China’s Strategy for a Quantum Jump: Data Flywheels and Cultivating National Champions

The most precious resource in the era of Physical AI is not abstract information from the internet, but “Embodied Data” that contains real-world movement and context. While ChatGPT may be able to collect theoretical knowledge about cats, Physical AI collects practical experience, such as how to pet a cat. China is securing high-quality data by utilizing the world’s largest manufacturing base as a massive sensor network. Millions of robots, robotaxis, and drones have evolved into data collection terminals that absorb real-world variables in real time.
This “Data Flywheel”2 strategy is the core driver of China’s technological advancement. As more robots are deployed in the field, higher-quality data is accumulated, which in turn becomes the basis for creating smarter AI models, increasing the speed of evolution exponentially. China’s rise is becoming a reality through a powerful group of “National Champion” companies. DJI, which controls 70% of the global commercial drone market, has become a platform company collecting global topographical data as “winged CCTVs.” Baidu, shielded by full government support, is honing its autonomous driving intelligence by conducting training in the complex environment of the large Chinese city, a setting that is rare for Western companies. Furthermore, Ubtech has signaled an era of “autonomous labor” without human intervention by deploying its humanoid robot “Walker S2” into electric vehicle factories, while Huawei is acting as a logistical base for all these companies by building its own chip and software ecosystem despite export controls.

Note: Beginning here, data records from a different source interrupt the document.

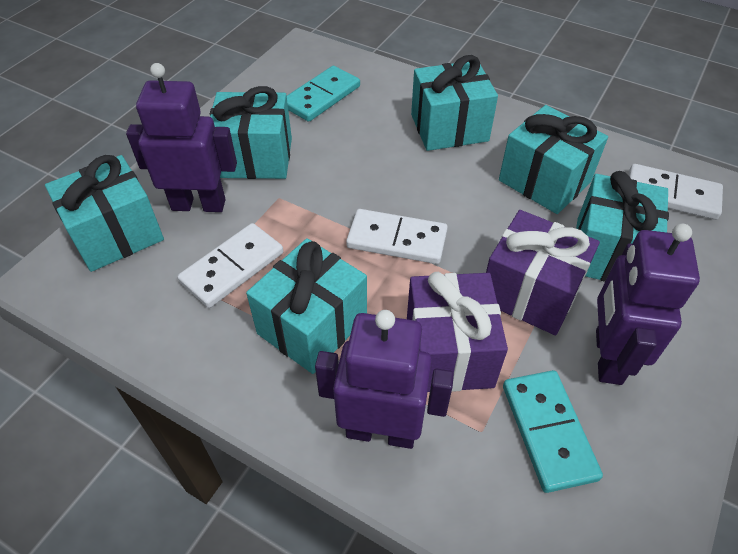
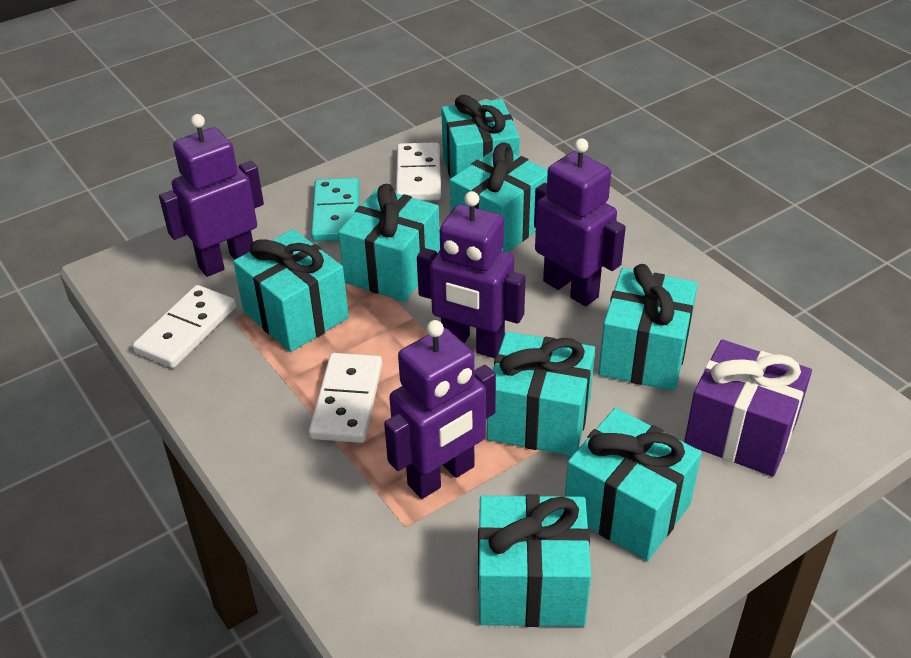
purple gift: 2 -> 1
purple robot: 3 -> 4
turquoise domino: 2 -> 1
turquoise gift: 6 -> 8

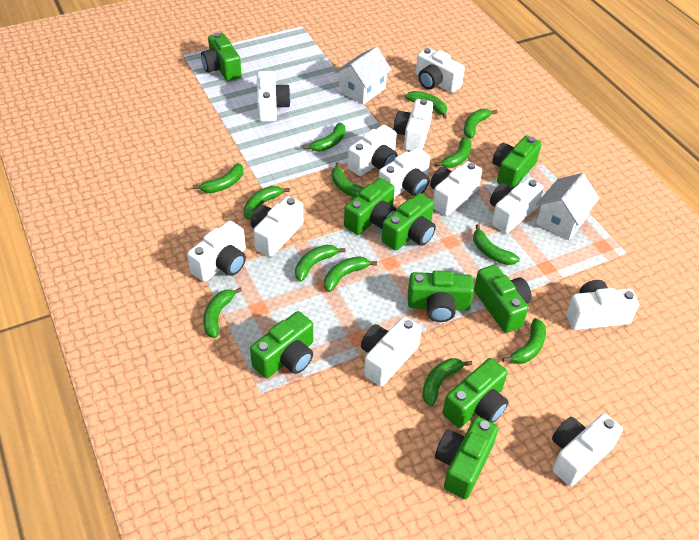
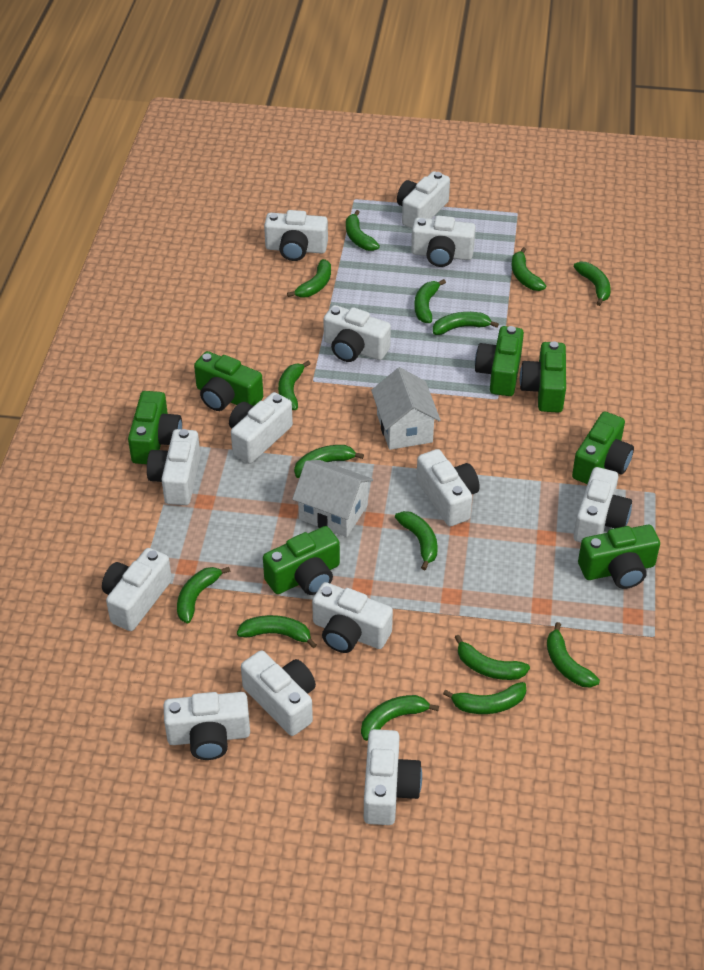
green banana: 13 -> 15
green camera: 9 -> 7
white camera: 12 -> 13

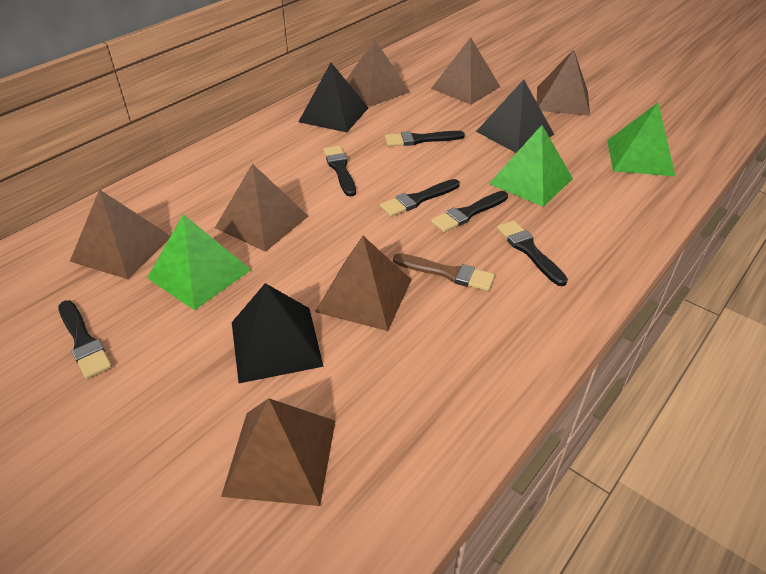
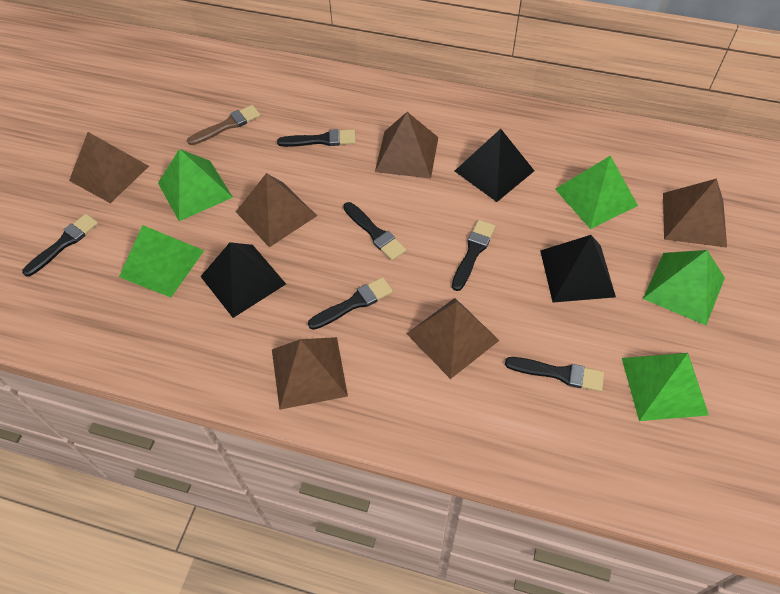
brown pyramid: 7 -> 6
green pyramid: 3 -> 5

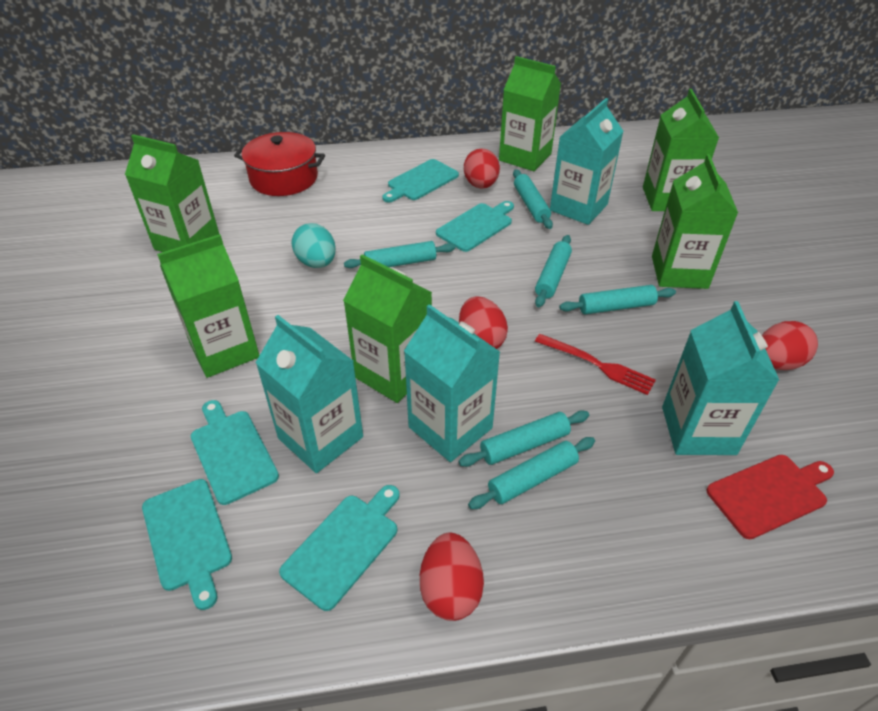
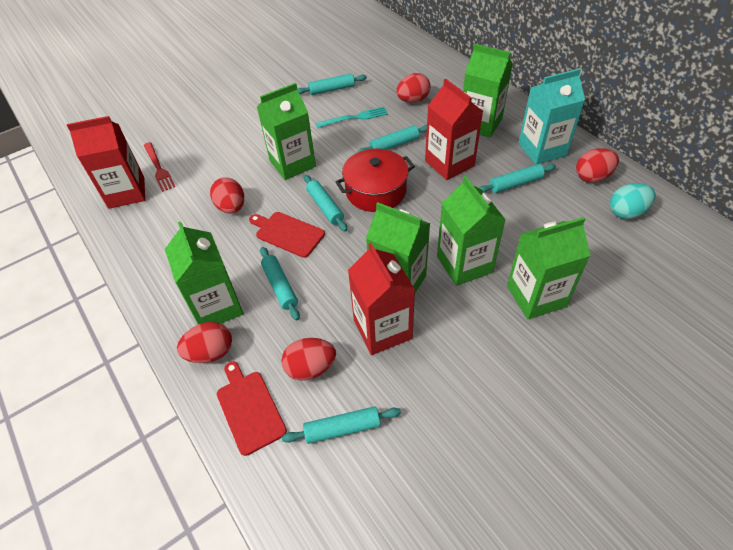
red carton: 0 -> 3
red cutting board: 1 -> 2
red egg: 4 -> 5
turquoise carton: 4 -> 1
turquoise cutting board: 5 -> 0
turquoise fork: 0 -> 1

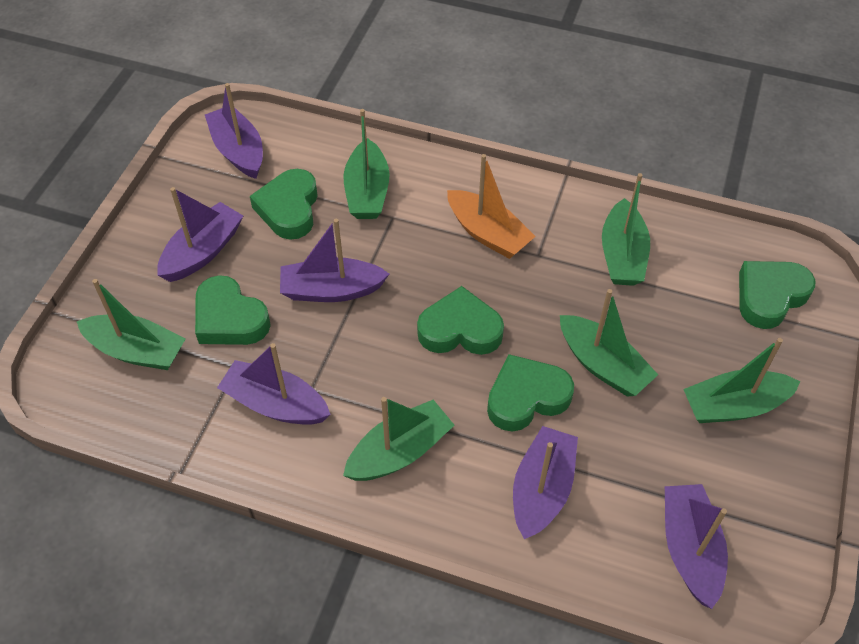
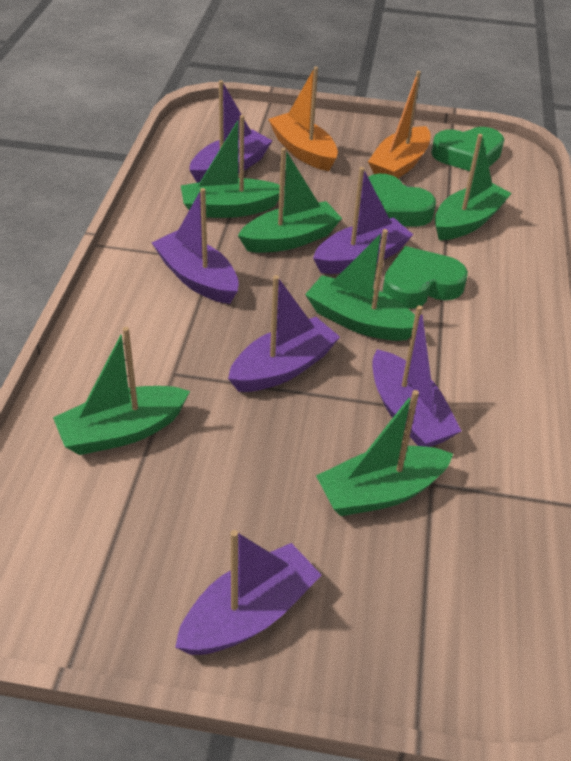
green heart: 5 -> 3
orange boat: 1 -> 2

However, behind this quantitative expansion lies a fatal Achilles’ heel: the “Reliability Dilemma.” China has hit a technical limit where the reliability of the entire system falls short. In addition, China has yet to overcome the technological barriers of Japan and Germany in high-end core components such as reducers and servo motors. Meanwhile, the U.S. has also fundamentally revised its strategic stance against China’s fierce challenge. For economic reasons, the U.S. previously tolerated interdependence with China. Now, however, the U.S. is imposing restrictions on China to prevent further growth of Chinese technological capabilities, tightening controls on components, such as HBM, as well as state-of-the-art processing equipment.

• 2.Data Flywheel: Like a flywheel that, once set in motion with an initial input of force, reaches a point at which it spins faster while requiring only a small amount of additional energy, this refers to the accelerating cycle in which AI model deployment in real-world settings → data accumulation → AI model improvement → broader AI model deployment → further data accumulation reinforces itself. It is also referred to as the “data compounding effect.”